[Reading passage]:
• • • •

Part of the challenge is to figure out exactly whose movie it is. Are we watching the tale of an artist who is suddenly confronted by his work? (Practically no time at all is spent on Byrne’s backstory as the ostensible creator of this cartoon universe or on reactions to his predicament, so no.) Or perhaps it’s the artist confronting the unaddressed trauma from the incident that landed him in jail. (The revelation that Byrne was accused of murdering his wife for cheating on him is casually thrown away, left unproven either way, and never addressed again. Probably not that, then.) Okay, forget the artist. Could it really about the poor World War II veteran suffering from both PTSD and the tragic loss of his mother and now finds himself in a world beyond all understanding? (All that is jettisoned approximately two minutes after Pitt is transported to the Cool World, so no again.) Then surely it’s about the Machivellian efforts Holli Would expends in pursuit of her quest to become human. (Honestly, we don’t really know why Holli does anything she does, except that it involves a lot of rotoscoped dancing, so… maybe?) The story is so confused that late in the third act, someone entirely new tries to sneak in, a neighbor about whom we know exactly nothing but who is positioned as a possible love interest and as a foil for Holli, but is then almost comically ignored in the conclusion. Cool World is in the remarkable position of having only irrelevant characters.

• • • •

[Extracted entries]:

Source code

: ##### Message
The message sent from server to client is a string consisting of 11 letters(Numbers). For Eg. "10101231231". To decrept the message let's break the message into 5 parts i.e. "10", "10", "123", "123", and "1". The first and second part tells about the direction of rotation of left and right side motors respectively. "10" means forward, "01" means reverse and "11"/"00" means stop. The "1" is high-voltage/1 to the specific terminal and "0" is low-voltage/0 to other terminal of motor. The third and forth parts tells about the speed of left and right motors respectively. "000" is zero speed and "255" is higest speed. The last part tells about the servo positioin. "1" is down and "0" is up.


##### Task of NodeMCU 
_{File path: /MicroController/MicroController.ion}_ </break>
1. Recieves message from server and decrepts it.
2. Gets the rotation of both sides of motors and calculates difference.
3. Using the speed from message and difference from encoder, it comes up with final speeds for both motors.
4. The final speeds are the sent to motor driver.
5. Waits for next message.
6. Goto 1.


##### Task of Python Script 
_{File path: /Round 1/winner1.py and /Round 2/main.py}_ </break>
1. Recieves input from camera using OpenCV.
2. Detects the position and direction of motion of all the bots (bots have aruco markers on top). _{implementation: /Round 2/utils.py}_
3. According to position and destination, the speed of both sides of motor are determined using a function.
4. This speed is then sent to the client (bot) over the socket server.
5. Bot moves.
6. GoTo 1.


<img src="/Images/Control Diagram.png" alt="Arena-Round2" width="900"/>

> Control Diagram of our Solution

• • • •

Reproduce the Cool World review passage at the top word for word, from start to finish.

Part of the challenge is to figure out exactly whose movie it is. Are we watching the tale of an artist who is suddenly confronted by his work? (Practically no time at all is spent on Byrne’s backstory as the ostensible creator of this cartoon universe or on reactions to his predicament, so no.) Or perhaps it’s the artist confronting the unaddressed trauma from the incident that landed him in jail. (The revelation that Byrne was accused of murdering his wife for cheating on him is casually thrown away, left unproven either way, and never addressed again. Probably not that, then.) Okay, forget the artist. Could it really about the poor World War II veteran suffering from both PTSD and the tragic loss of his mother and now finds himself in a world beyond all understanding? (All that is jettisoned approximately two minutes after Pitt is transported to the Cool World, so no again.) Then surely it’s about the Machivellian efforts Holli Would expends in pursuit of her quest to become human. (Honestly, we don’t really know why Holli does anything she does, except that it involves a lot of rotoscoped dancing, so… maybe?) The story is so confused that late in the third act, someone entirely new tries to sneak in, a neighbor about whom we know exactly nothing but who is positioned as a possible love interest and as a foil for Holli, but is then almost comically ignored in the conclusion. Cool World is in the remarkable position of having only irrelevant characters.